• _练习说明_: 请把下面材料中的各行输出为编号列表，略去空行，也不要包含图片。

• _已保存条目_:
☆ ☆ ☆ ☆

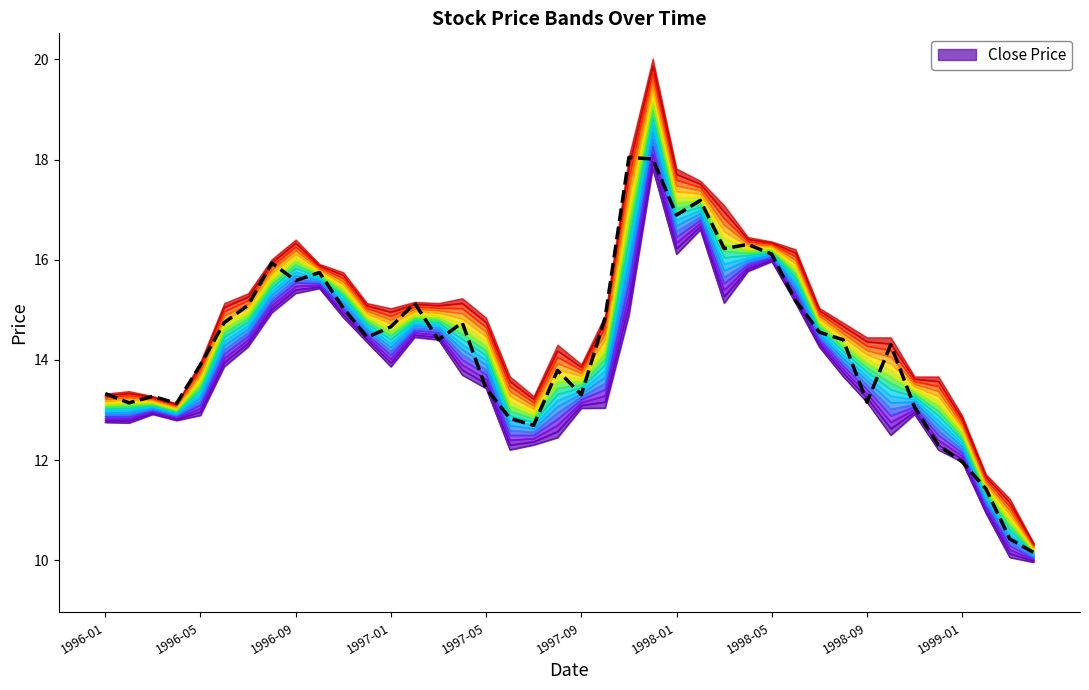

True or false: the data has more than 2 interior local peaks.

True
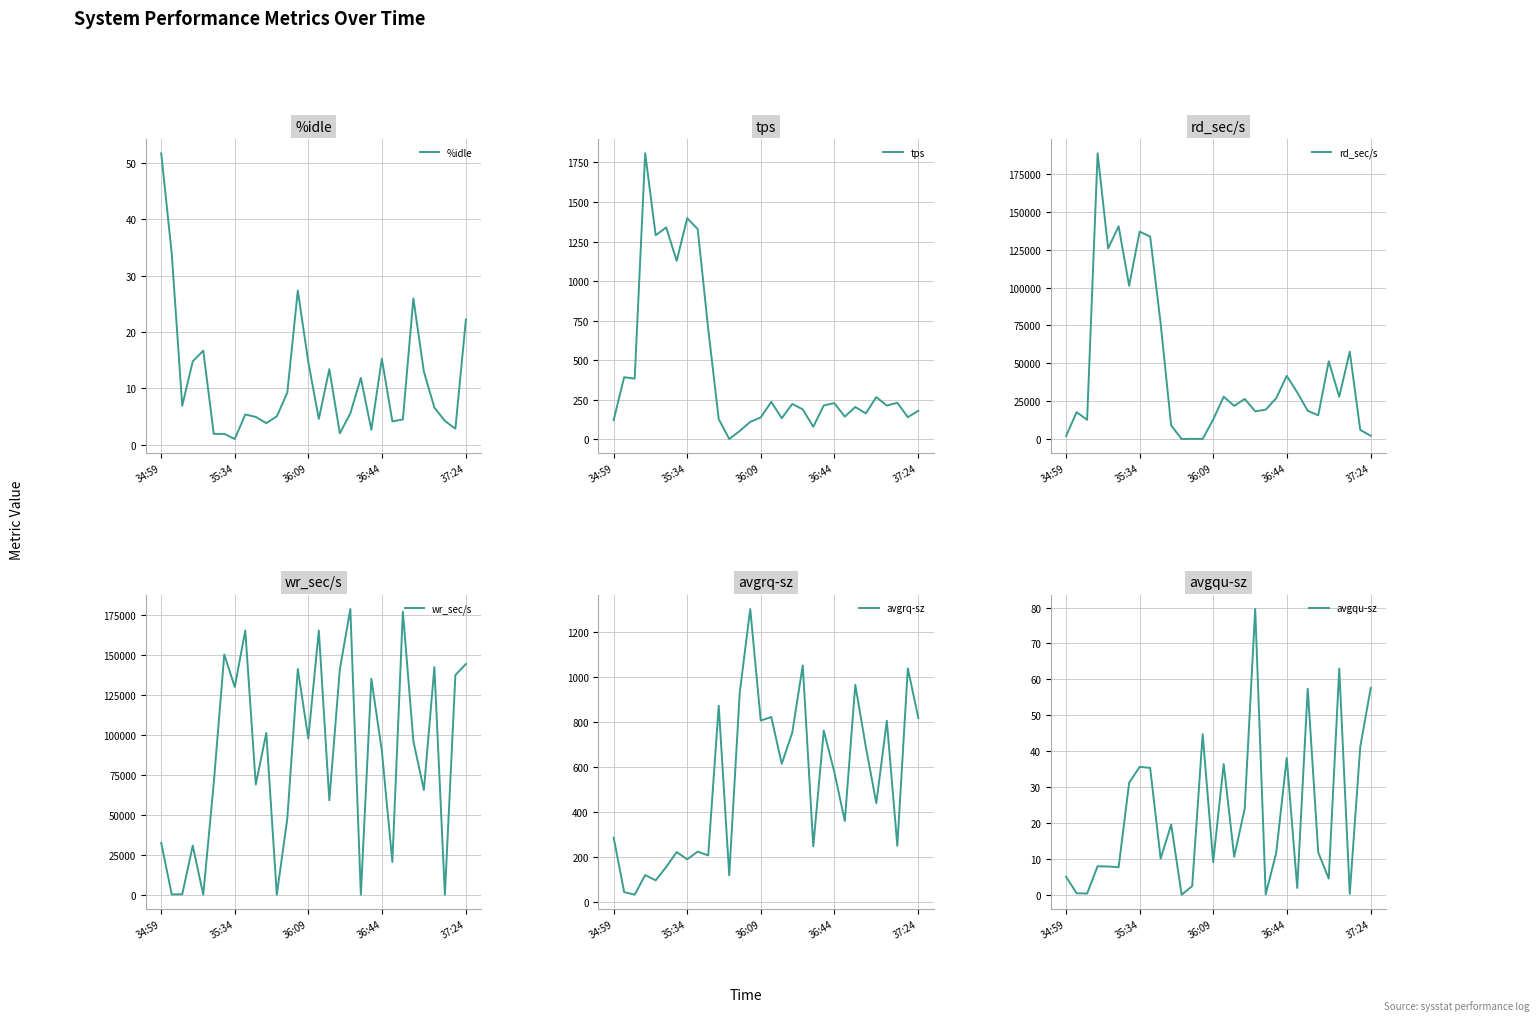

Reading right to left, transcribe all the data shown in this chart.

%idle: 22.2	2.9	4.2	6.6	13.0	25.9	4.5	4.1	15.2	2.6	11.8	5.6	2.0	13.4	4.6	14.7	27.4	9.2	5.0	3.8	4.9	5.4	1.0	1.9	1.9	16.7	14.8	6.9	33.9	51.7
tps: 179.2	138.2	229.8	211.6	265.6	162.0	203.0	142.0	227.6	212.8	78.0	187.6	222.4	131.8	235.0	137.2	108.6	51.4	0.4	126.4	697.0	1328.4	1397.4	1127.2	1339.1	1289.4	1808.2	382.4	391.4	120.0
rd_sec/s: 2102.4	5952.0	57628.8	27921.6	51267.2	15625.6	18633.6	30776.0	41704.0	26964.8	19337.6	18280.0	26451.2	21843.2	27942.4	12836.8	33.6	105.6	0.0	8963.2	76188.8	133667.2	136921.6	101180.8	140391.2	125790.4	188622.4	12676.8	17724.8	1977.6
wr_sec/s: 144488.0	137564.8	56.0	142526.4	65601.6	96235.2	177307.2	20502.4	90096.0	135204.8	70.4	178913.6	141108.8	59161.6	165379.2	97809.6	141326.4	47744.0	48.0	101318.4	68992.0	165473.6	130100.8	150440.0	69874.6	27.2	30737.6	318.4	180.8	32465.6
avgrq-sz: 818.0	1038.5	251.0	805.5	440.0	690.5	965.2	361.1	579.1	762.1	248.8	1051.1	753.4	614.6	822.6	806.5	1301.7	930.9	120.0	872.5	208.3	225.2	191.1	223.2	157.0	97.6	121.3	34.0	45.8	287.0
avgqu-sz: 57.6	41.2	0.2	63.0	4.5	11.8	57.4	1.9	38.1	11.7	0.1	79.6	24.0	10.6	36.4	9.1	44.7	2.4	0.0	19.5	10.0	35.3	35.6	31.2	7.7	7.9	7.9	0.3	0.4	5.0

☆ ☆ ☆ ☆

• _练习结果_:
1. True or false: the data has more than 2 interior local peaks.
2. True
3. Reading right to left, transcribe all the data shown in this chart.
4. %idle: 22.2	2.9	4.2	6.6	13.0	25.9	4.5	4.1	15.2	2.6	11.8	5.6	2.0	13.4	4.6	14.7	27.4	9.2	5.0	3.8	4.9	5.4	1.0	1.9	1.9	16.7	14.8	6.9	33.9	51.7
5. tps: 179.2	138.2	229.8	211.6	265.6	162.0	203.0	142.0	227.6	212.8	78.0	187.6	222.4	131.8	235.0	137.2	108.6	51.4	0.4	126.4	697.0	1328.4	1397.4	1127.2	1339.1	1289.4	1808.2	382.4	391.4	120.0
6. rd_sec/s: 2102.4	5952.0	57628.8	27921.6	51267.2	15625.6	18633.6	30776.0	41704.0	26964.8	19337.6	18280.0	26451.2	21843.2	27942.4	12836.8	33.6	105.6	0.0	8963.2	76188.8	133667.2	136921.6	101180.8	140391.2	125790.4	188622.4	12676.8	17724.8	1977.6
7. wr_sec/s: 144488.0	137564.8	56.0	142526.4	65601.6	96235.2	177307.2	20502.4	90096.0	135204.8	70.4	178913.6	141108.8	59161.6	165379.2	97809.6	141326.4	47744.0	48.0	101318.4	68992.0	165473.6	130100.8	150440.0	69874.6	27.2	30737.6	318.4	180.8	32465.6
8. avgrq-sz: 818.0	1038.5	251.0	805.5	440.0	690.5	965.2	361.1	579.1	762.1	248.8	1051.1	753.4	614.6	822.6	806.5	1301.7	930.9	120.0	872.5	208.3	225.2	191.1	223.2	157.0	97.6	121.3	34.0	45.8	287.0
9. avgqu-sz: 57.6	41.2	0.2	63.0	4.5	11.8	57.4	1.9	38.1	11.7	0.1	79.6	24.0	10.6	36.4	9.1	44.7	2.4	0.0	19.5	10.0	35.3	35.6	31.2	7.7	7.9	7.9	0.3	0.4	5.0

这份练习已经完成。